- _Records for this task_
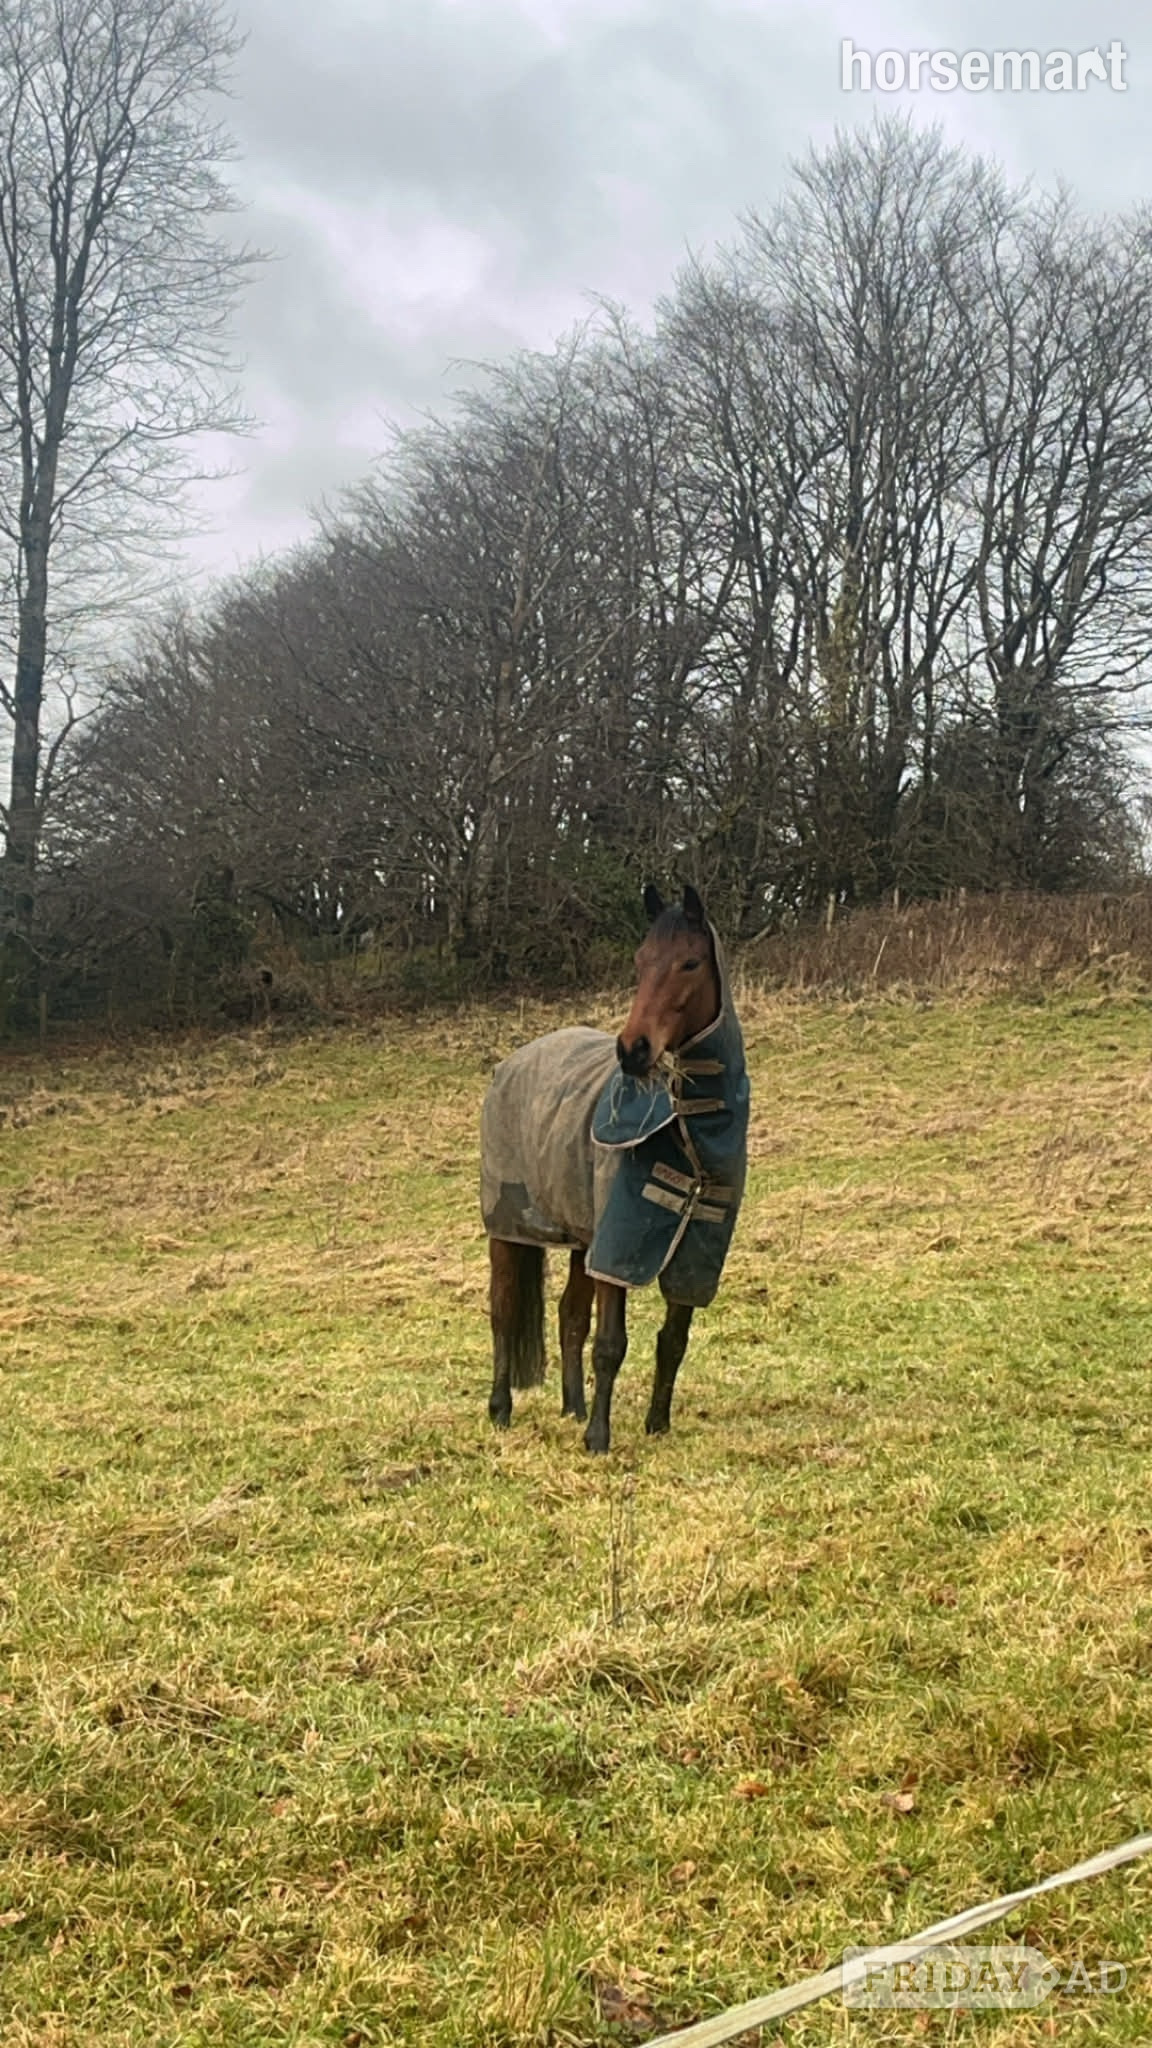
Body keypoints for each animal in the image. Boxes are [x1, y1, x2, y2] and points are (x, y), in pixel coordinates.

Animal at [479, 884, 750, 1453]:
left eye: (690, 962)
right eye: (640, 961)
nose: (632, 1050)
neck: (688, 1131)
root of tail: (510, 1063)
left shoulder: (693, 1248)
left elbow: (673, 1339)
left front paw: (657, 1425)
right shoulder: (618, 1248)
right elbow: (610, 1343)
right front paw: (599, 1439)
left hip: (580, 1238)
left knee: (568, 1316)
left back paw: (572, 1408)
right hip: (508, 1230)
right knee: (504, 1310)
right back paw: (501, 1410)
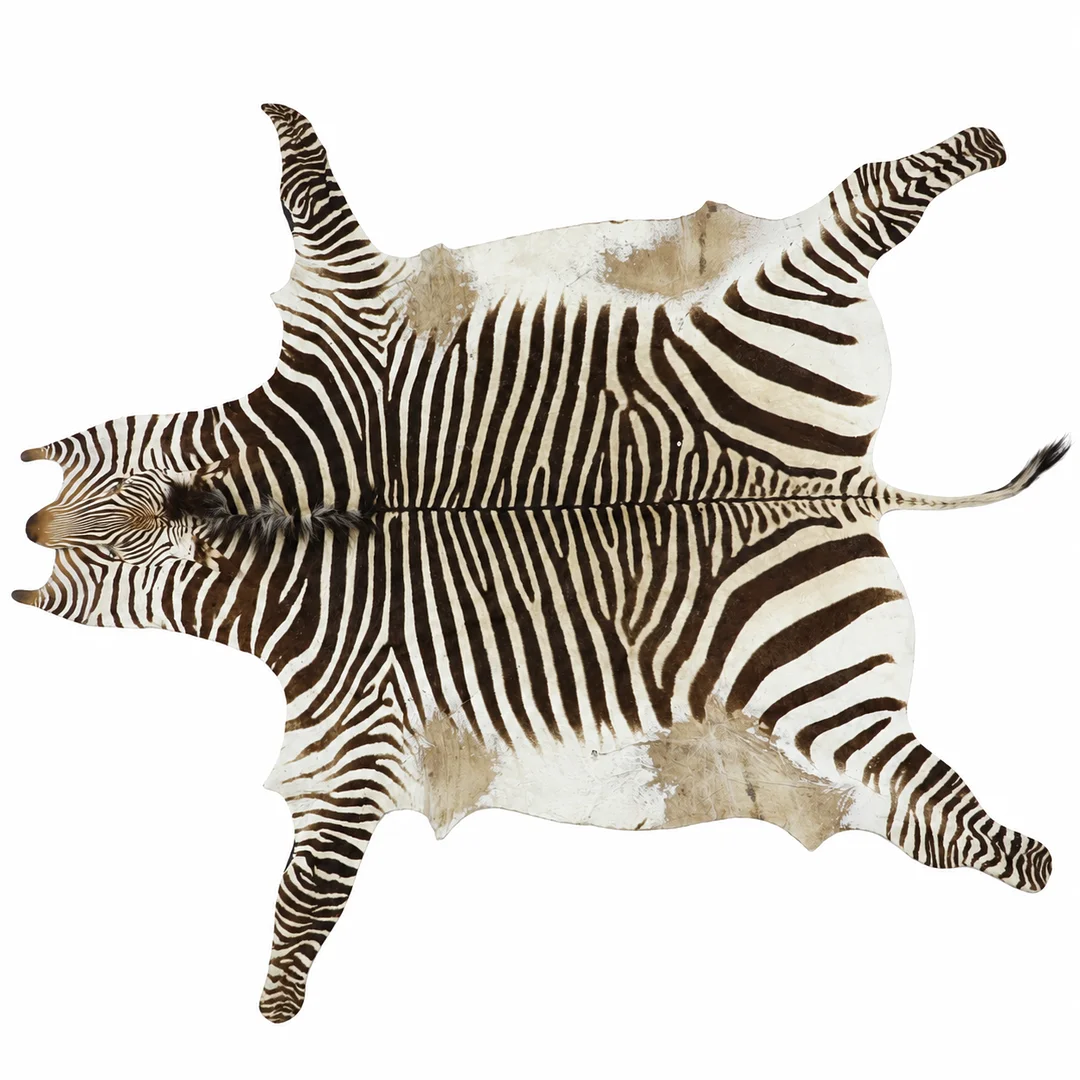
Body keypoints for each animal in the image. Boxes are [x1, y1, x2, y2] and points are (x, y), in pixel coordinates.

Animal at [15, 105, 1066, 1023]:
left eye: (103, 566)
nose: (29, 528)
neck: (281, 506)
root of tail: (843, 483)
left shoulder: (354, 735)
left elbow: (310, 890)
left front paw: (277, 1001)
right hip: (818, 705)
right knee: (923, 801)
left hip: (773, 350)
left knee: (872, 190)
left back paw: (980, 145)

---

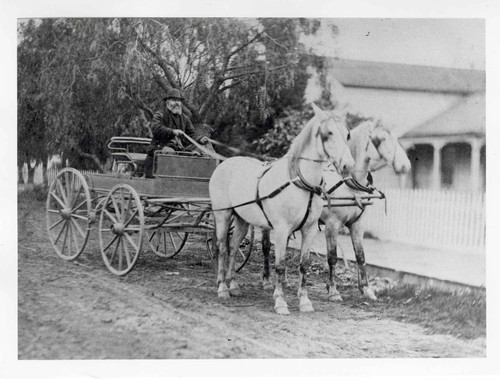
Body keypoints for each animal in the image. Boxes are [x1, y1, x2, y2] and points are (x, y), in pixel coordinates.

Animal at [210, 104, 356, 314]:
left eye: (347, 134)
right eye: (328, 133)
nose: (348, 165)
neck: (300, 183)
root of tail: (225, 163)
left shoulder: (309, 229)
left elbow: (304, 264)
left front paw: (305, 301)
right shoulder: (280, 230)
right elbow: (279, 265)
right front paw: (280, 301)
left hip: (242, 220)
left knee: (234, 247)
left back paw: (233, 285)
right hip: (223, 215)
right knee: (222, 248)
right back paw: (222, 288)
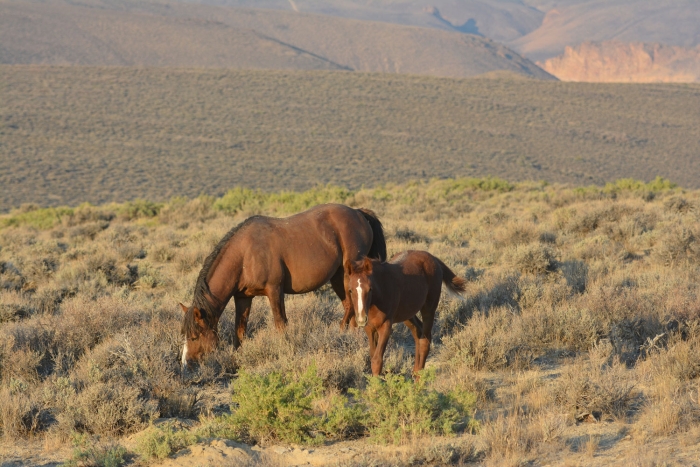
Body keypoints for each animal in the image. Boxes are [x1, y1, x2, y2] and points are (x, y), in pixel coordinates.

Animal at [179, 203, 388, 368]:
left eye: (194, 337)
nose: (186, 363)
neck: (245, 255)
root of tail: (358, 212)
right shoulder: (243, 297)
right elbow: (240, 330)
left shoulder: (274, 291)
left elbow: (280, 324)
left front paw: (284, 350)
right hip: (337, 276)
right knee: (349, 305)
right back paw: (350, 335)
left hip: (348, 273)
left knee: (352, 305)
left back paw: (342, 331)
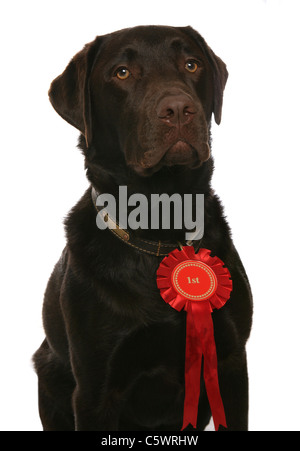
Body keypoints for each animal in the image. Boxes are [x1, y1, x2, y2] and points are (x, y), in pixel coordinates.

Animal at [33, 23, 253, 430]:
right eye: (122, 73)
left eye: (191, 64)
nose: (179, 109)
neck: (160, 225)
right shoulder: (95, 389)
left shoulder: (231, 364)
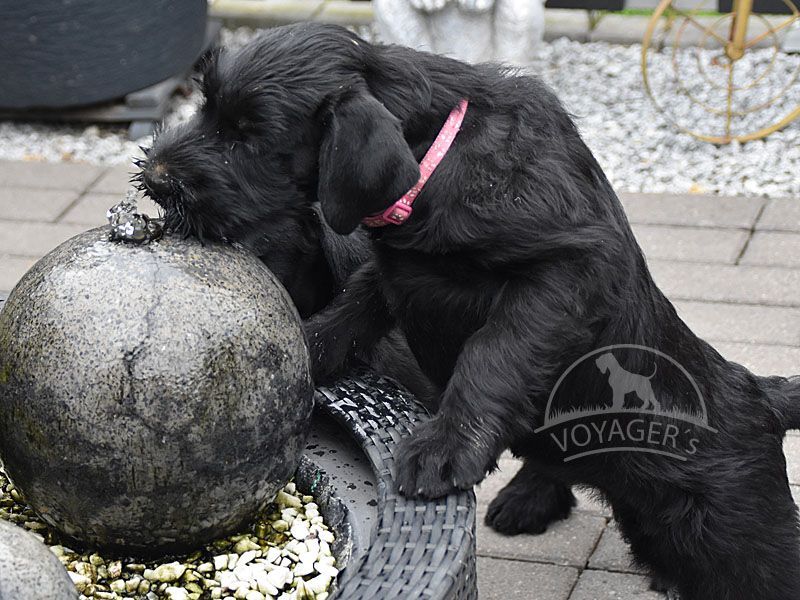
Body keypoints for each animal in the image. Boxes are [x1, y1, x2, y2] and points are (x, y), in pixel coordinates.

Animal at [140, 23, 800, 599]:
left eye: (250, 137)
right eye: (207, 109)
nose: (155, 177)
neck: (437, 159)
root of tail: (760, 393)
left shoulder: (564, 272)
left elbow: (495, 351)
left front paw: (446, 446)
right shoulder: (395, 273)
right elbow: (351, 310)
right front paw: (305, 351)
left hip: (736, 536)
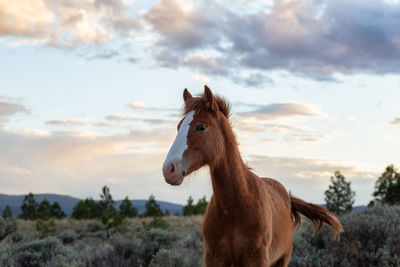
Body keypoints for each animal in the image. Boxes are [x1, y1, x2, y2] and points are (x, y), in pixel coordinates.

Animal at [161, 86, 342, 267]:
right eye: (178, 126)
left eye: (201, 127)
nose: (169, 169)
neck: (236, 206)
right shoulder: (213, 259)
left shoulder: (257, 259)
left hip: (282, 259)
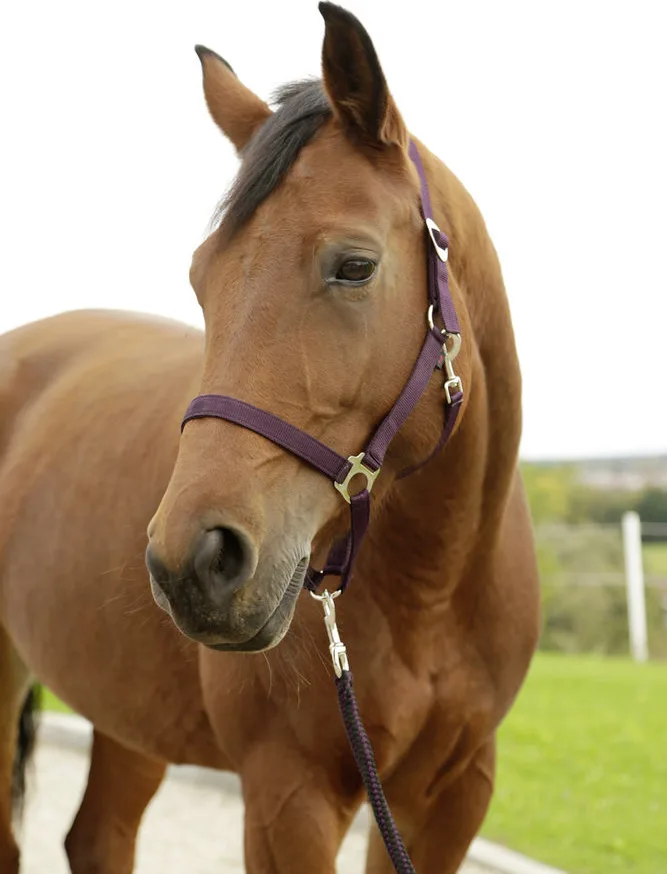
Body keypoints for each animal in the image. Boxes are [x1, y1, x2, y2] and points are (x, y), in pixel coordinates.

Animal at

- _Prompt_
When a line in the data above contains the string "tail", copy that line.

- _Solved problem_
root of tail: (510, 1063)
root of tail: (843, 483)
root of tail: (225, 163)
root of tail: (358, 212)
root of tail: (760, 393)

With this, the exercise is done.